→ EXCERPT PROVIDED
========

Desire Least Understood

Desire is the least understood part of relationships, and the most frequent reason for breakups of all kinds. In monogamy, people usually stop wanting each other, and then stop choosing each other. In multiple relationship households desire can easily flicker too, though for different reasons, often about how difficult it is to maintain commitments that get built onto relationships made mainly from desire. Longer term, it’s more likely about how to maintain a robust individuality; clear but open boundaries, durable relationships, bringing and keeping people in your life.

An ethical framework for managing desire is becoming less and less controversial, and more frequently the basis for therapy and counseling.

Part III: Relationship Conflict, Fighting, Arguing

It seems like lots of these excerpts from dialogues and constructed meanings are needed to give you a more detailed picture about me. Here’s a quick one on relationship conflict, fighting and arguing.

Relationship ConflictRelationship ConflictRelationship Arguing

Relationship Conflict

So a client says that arguing/fighting with their partner(s) is one of their main complaints, as something about their life that they hate and fear. Despite their practicing the painful, threatening experience many times, they are only getting better at hurting each other. They have little if nothing else good to show for all the mayhem.

The fight experience blurs their perceptions of the underlying power & control struggle. If they could hold that frame for a while, they could begin to see how they construct such misery. But it doesn’t take too much of this for people in this mode to stop wanting each other. The relationship starts to feel too cold and alone, too often. Their levels of differentiation, individually and relationally, are all about the vulnerability of a power & control struggle. It’s trouble.

By the time I see this painful mess, there’s often a mutual deprivation scheme in place, where partners are denying each other access to their sexuality, which agonizes their ability to grow out of the problem.

I might say that there is an:

Agreement To Fight (a combative alliance)

It’s one way to say that there is a very big agreement in place, when people are thinking that there are few to none. And the parties are doing a good job with it, keeping the same dynamics going as if they had agreed to them, which they have. Which dynamics? That’s where the work begins.

========

→ INPUT DATA
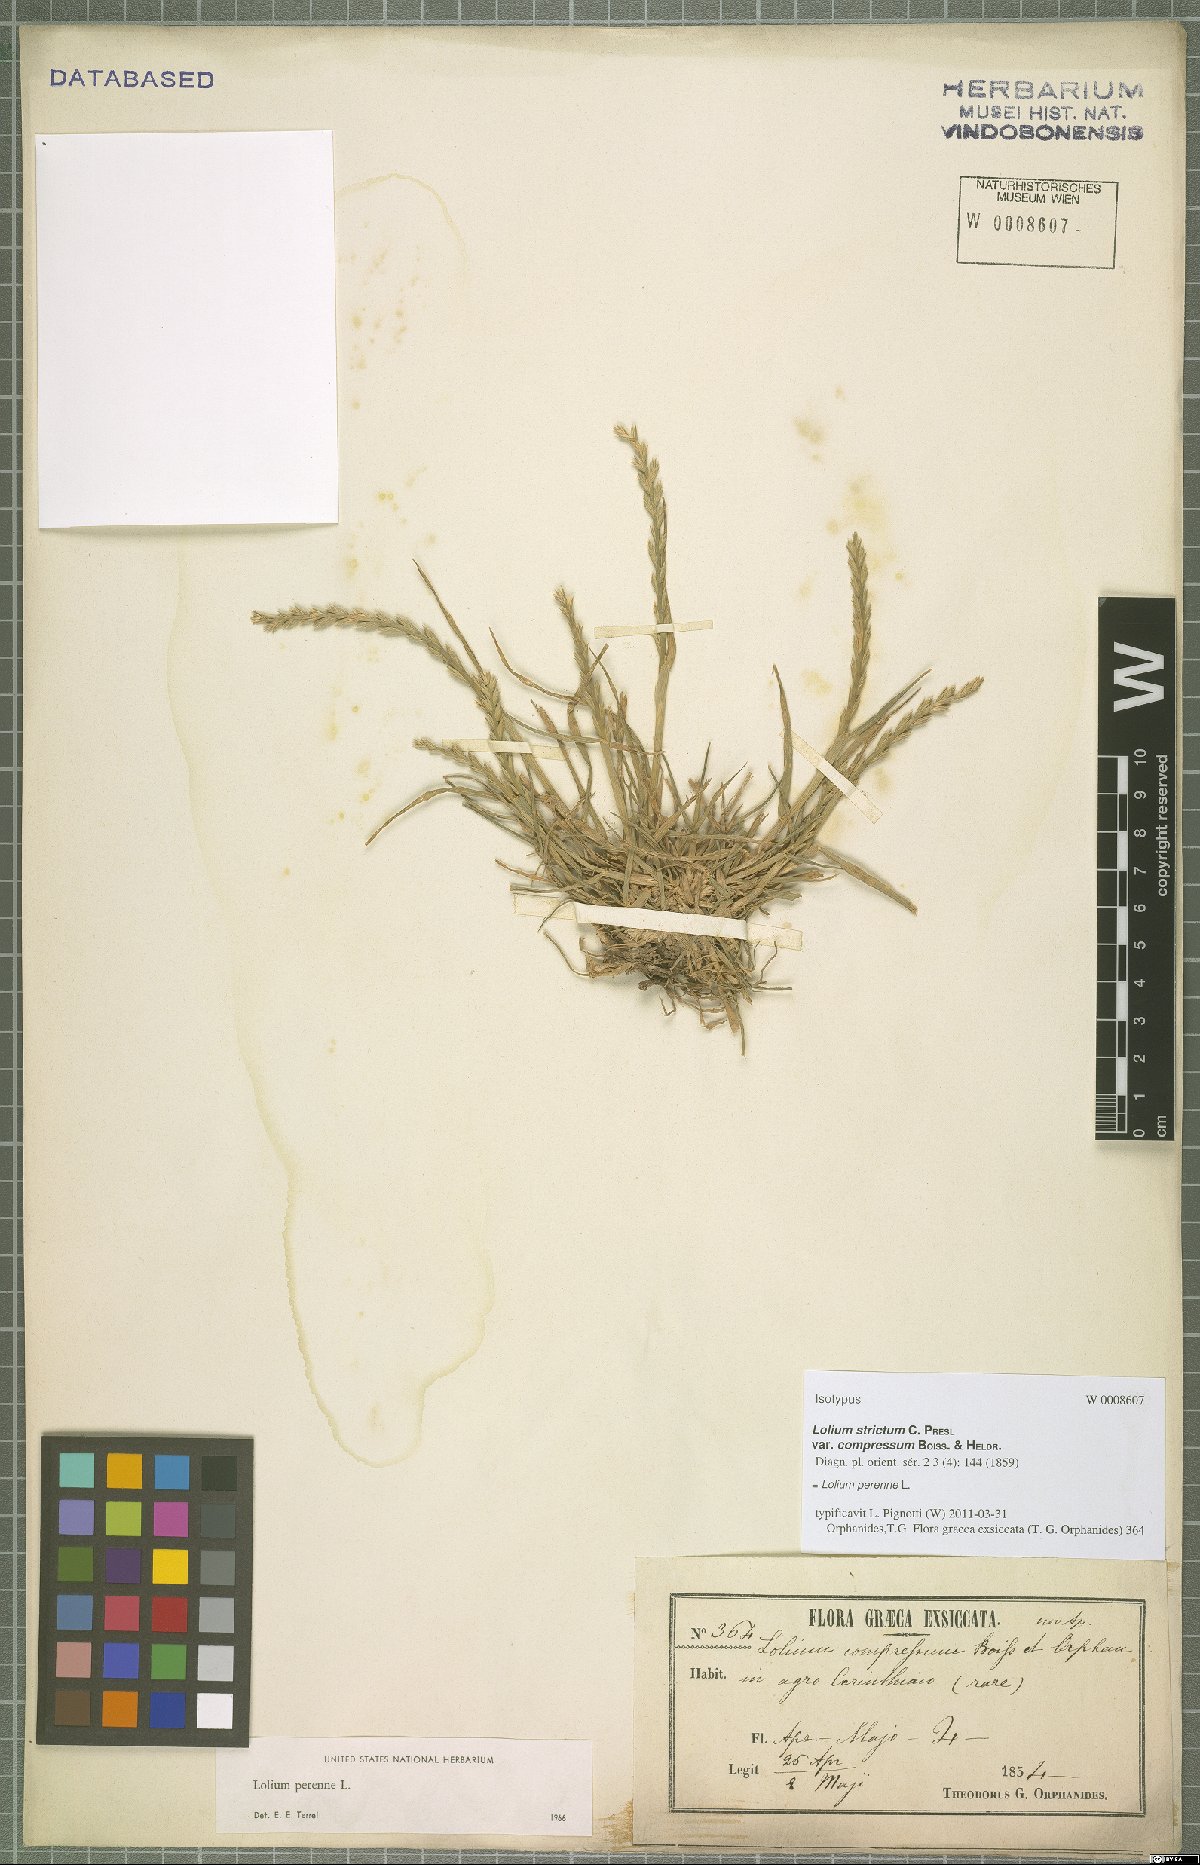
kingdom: Plantae
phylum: Tracheophyta
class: Liliopsida
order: Poales
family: Poaceae
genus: Lolium
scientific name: Lolium perenne
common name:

========

→ EXERCISE REQUIREMENTS
a) Answer these questions from the relationship excerpt:
(i) What does it name as the most frequent reason for breakups of all kinds?
(ii) What does the client say is one of their main complaints?
(iii) What phrase appears in parentheses after "Agreement To Fight"?
b) Condense the paragraph of the relationship excerpt that begins "The fight experience blurs their perceptions" into a shorter version that keeps its main facts.

→ SOLUTIONS TO THE TASKS
a)
(i) Desire.
(ii) Arguing/fighting with their partner(s).
(iii) A combative alliance.

b) Fighting obscures the partners' view of the power and control struggle beneath it. If they could keep that frame in mind, they could begin to see how they create their misery. However, people in this mode soon stop wanting each other, and the relationship often feels too cold and lonely. Their differentiation, both individual and relational, centers on the vulnerability of a power and control struggle, which spells trouble.